Не знаю, сколько я так смотрел, а затем, желая прояснить все, сделал какие-то незаметные движения, которые предшествуют пробуждению. Как всегда бывает во сне — она неслышно и ловко ускользнула из поля моего зрения. Разозлившись, я обернулся с быстротой, которая и меня самого удивила, и опять увидел ее: она отступала назад, а взглядом и рукой делала мне знаки закрыть глаза, не смотреть на нее, спать.
«Ну уж нет! — сказал я сам себе с необычной решительностью. — Тут уж я тебя не послушаю, о спанье не может быть и речи».
И
я встал, забывая, что при этом я прежде всего продемонстрирую свои рваные штаны. Застыдился, от этого смутился и раскаялся и готов был шарахнуться хоть в куст можжевельника — только бы исчезнуть с ее глаз. Но она смотрела на меня как-то особенно — с пониманием и сердечностью, которая растопила меня и подбодрила. «Если у меня есть что-то, чего действительно следует стыдиться, — подумал я, — так это стремление представиться не таким, каков я есть, а лучше и красивее. Это стремление надо всегда устранять, пусть излишней прямолинейностью, которая может показаться грубостью».Для начала разговора я подыскал подходящий вопрос: когда они вернулись?.. Она ответила, что сюда они пришли вскоре после нас, а я удивлялся, до чего у нее сочетается тембр голоса и внешность. У нас это не частый случай. Затем я спросил, как обстоят дела с засадой на плоскогорье.

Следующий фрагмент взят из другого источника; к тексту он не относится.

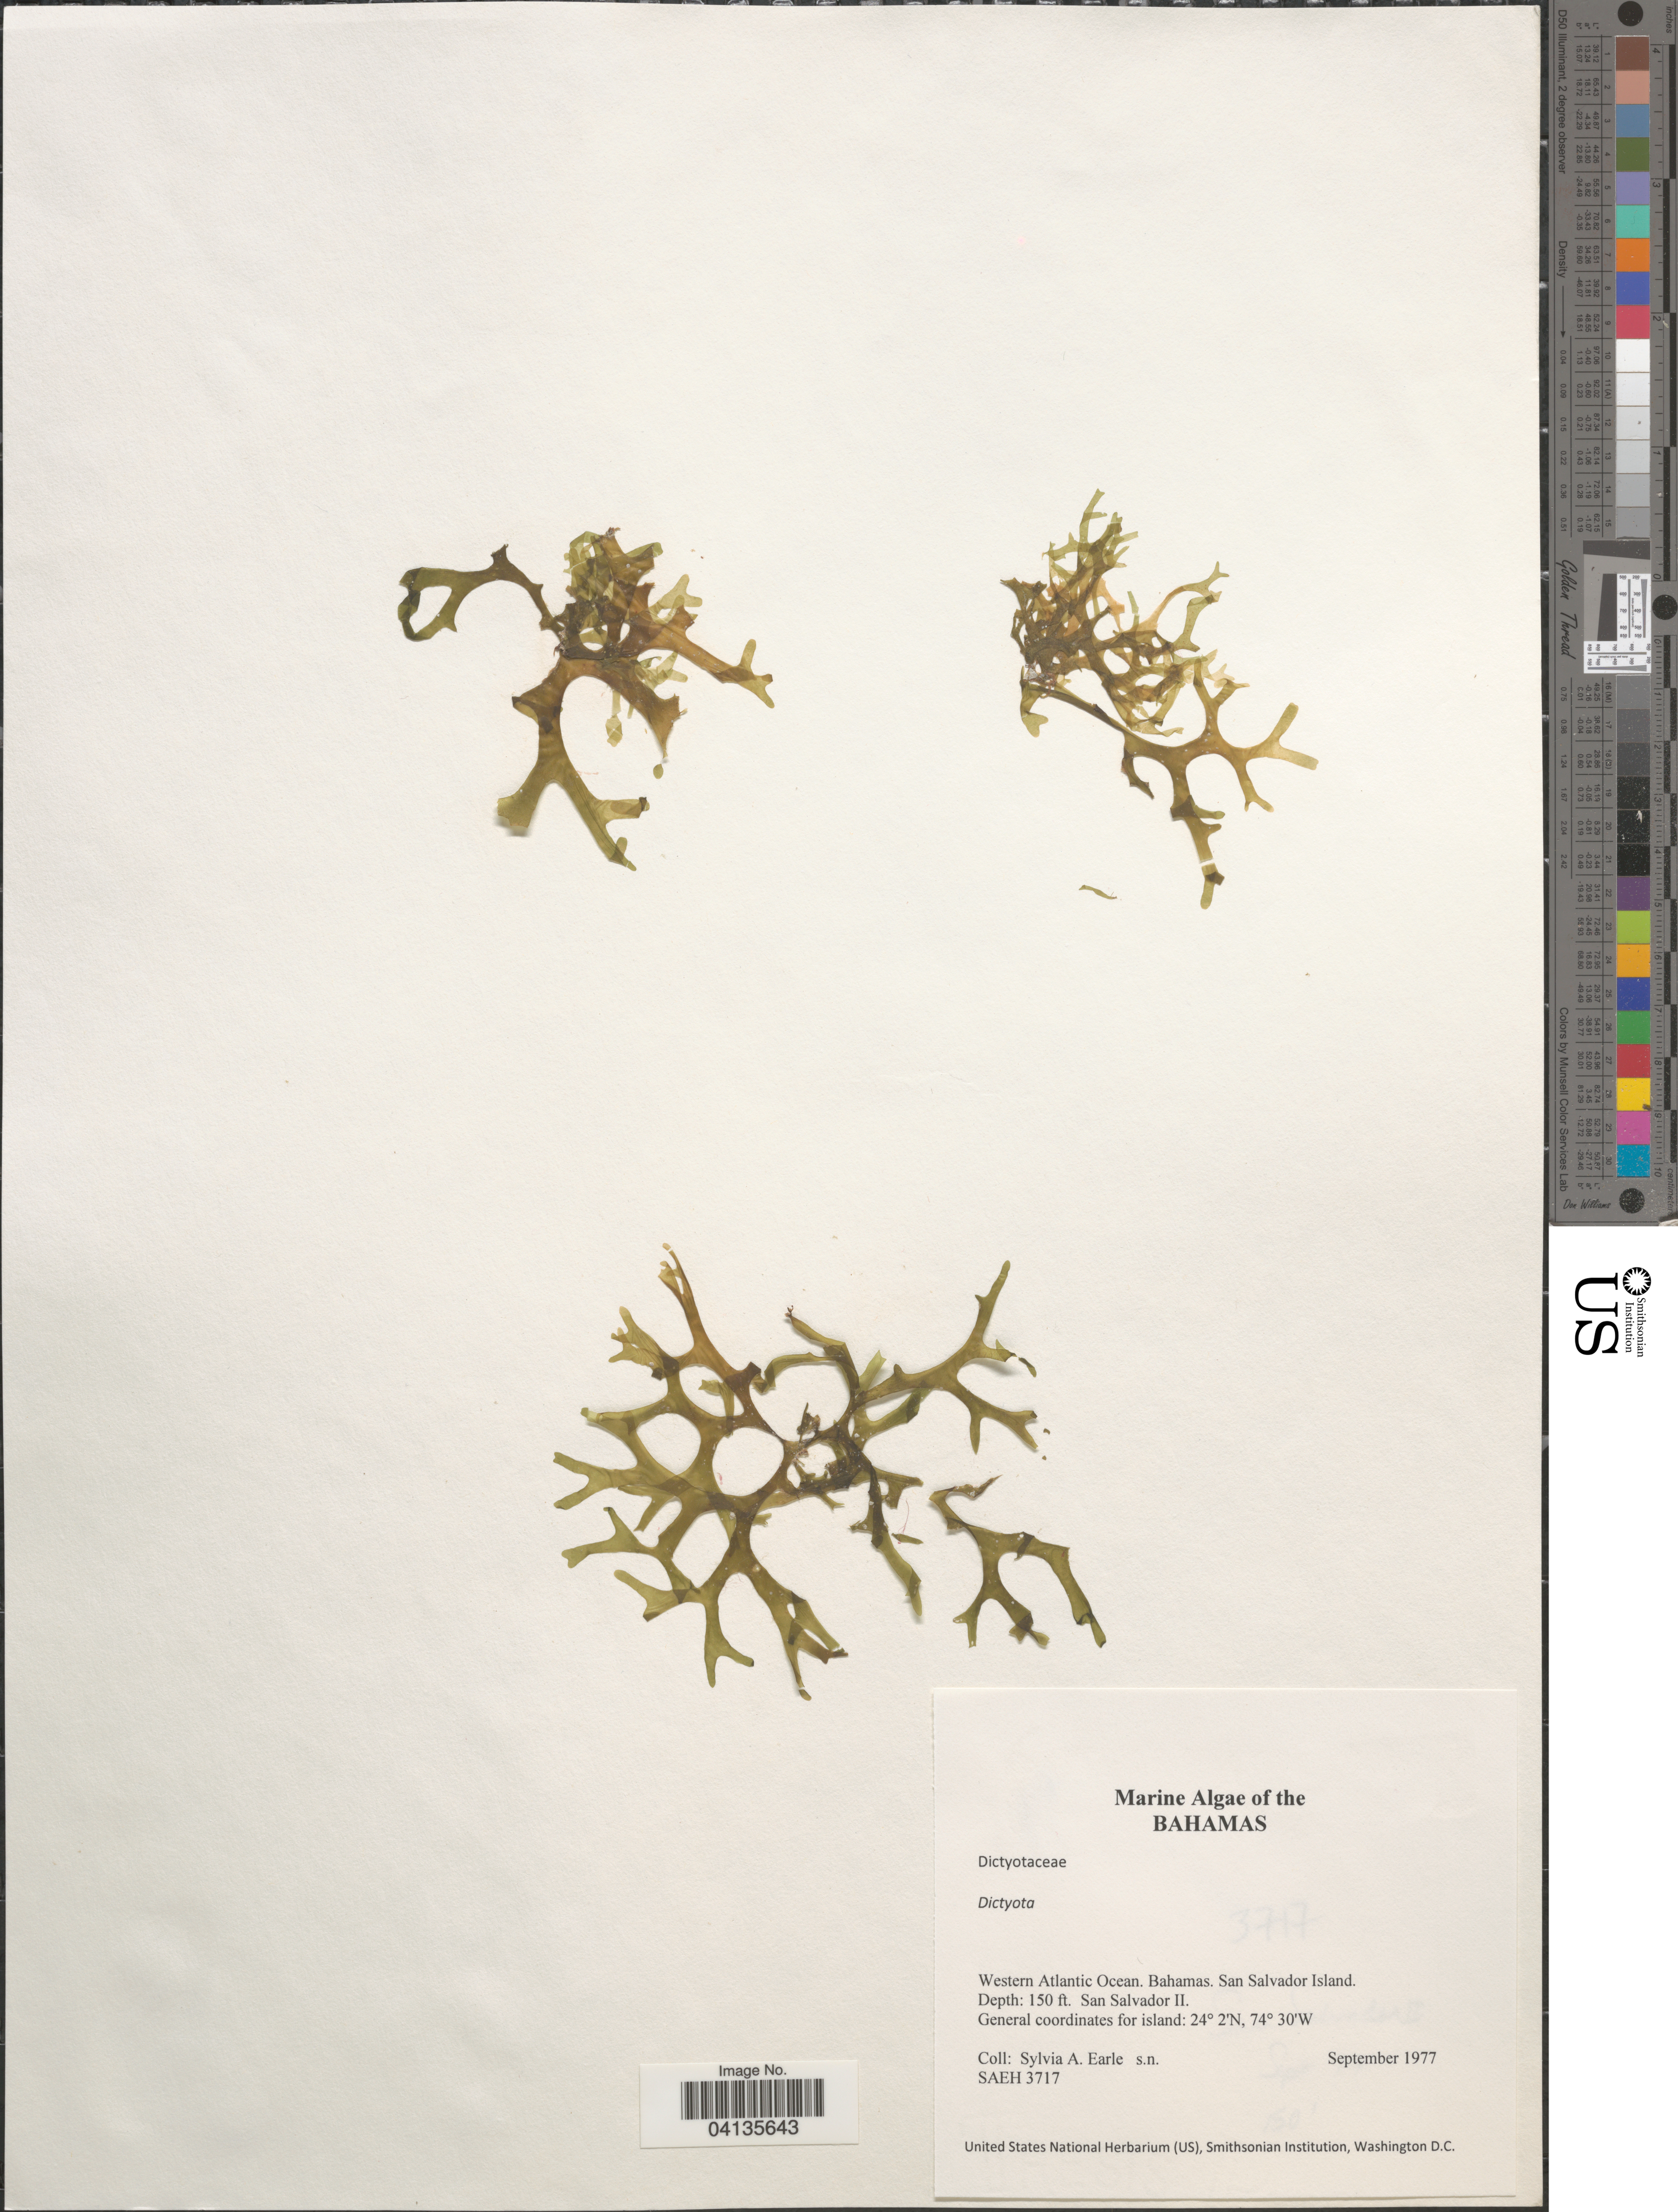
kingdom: Chromista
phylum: Ochrophyta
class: Phaeophyceae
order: Dictyotales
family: Dictyotaceae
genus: Dictyota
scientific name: Dictyota sp.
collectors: S. A. Earle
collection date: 1977-09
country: Bahamas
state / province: San Salvador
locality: Western Atlantic Ocean. San Salvador II.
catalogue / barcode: US 238507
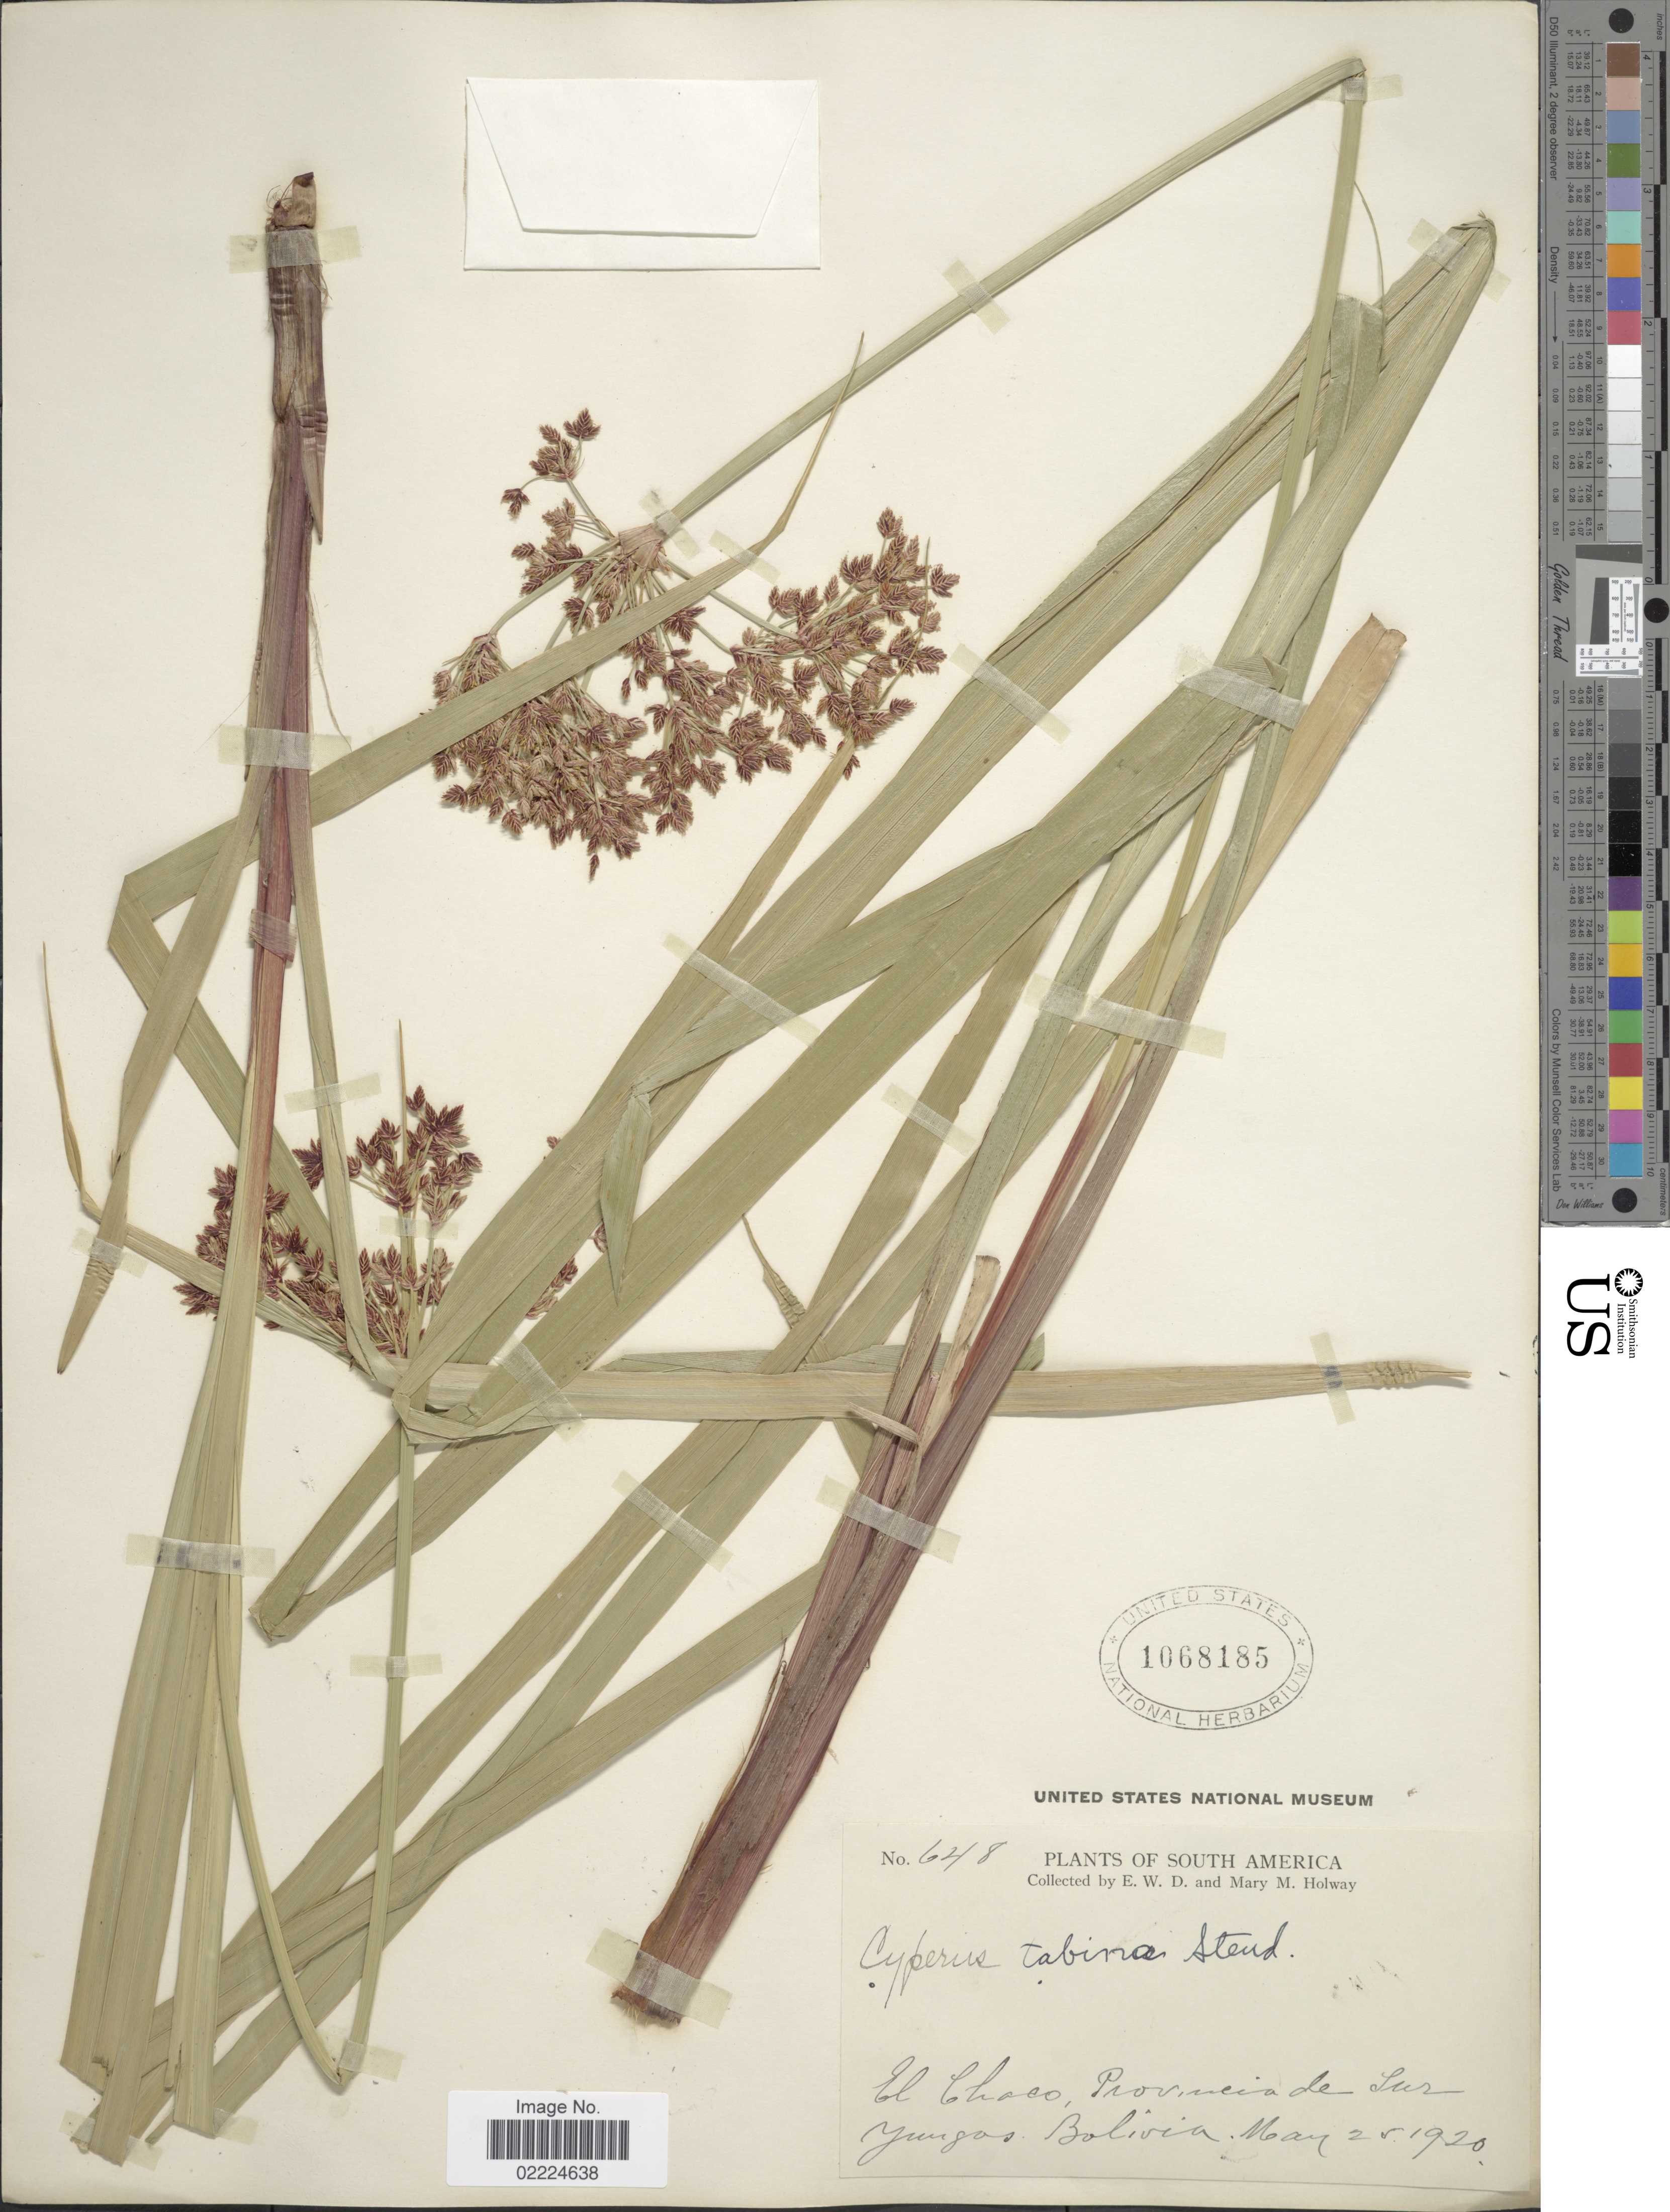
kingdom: Plantae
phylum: Tracheophyta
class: Liliopsida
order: Poales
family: Cyperaceae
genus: Cyperus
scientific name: Cyperus tabina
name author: Steud. ex Boeckeler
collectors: E. W. D. Holway & M. M. Holway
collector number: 648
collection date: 1920-05-25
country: Bolivia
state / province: La Paz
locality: El Chaco, Provincia de Sud Yungas,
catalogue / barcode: US 1068185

— Неясно, — говорит она. — Болгары уходят, но наверху остались еще немецкие палатки, и засаду наверняка держат. Но, наверное, сегодня туда пойдет наш патруль — если удастся пробраться между засадой и крутой скалой.
Если я еще что-нибудь спрошу — похоже будет, что я ее допрашиваю. А поскольку я не знал, что сказать, я замолчал, жалея, что, очевидно, этим и завершится наш разговор. Она сказала, что видела Мило, там, где мы его оставили, и перетащила его.
— У него тиф? — спросил я, потому что мой язык был настроен только на вопросительные формы.
— Вое говорит, что нет, но, говорит, он должен остаться у нас дней на десять. Мы будем ухаживать за ним, сколько нужно, вы о нем не беспокойтесь.
Я позавидовал Мило Обрадовичу и пожалел, что не я разболелся: я бы видел ее и оттого был бы счастлив, хотя бы на три дня вперед, как говорит Вейо Еремич.
— Как тебя зовут? — спросил я неожиданно.
— Вишня, — сказала она, а этот ее голос и облик сделали так, что у меня перед глазами возник сад у Лима и деревце, расцветшее в предгорье, — гладкий ствол розоватой коры и тонкие ветки, колышущиеся под легким ветерком. Сквозь ветви виден зеленый выгон в горах и очень голубой кусочек неба над лугом и соснами… Почему так — какой-то голос или какое-то имя создает иллюзию красивой, ясной картины, хотя этого больше нет?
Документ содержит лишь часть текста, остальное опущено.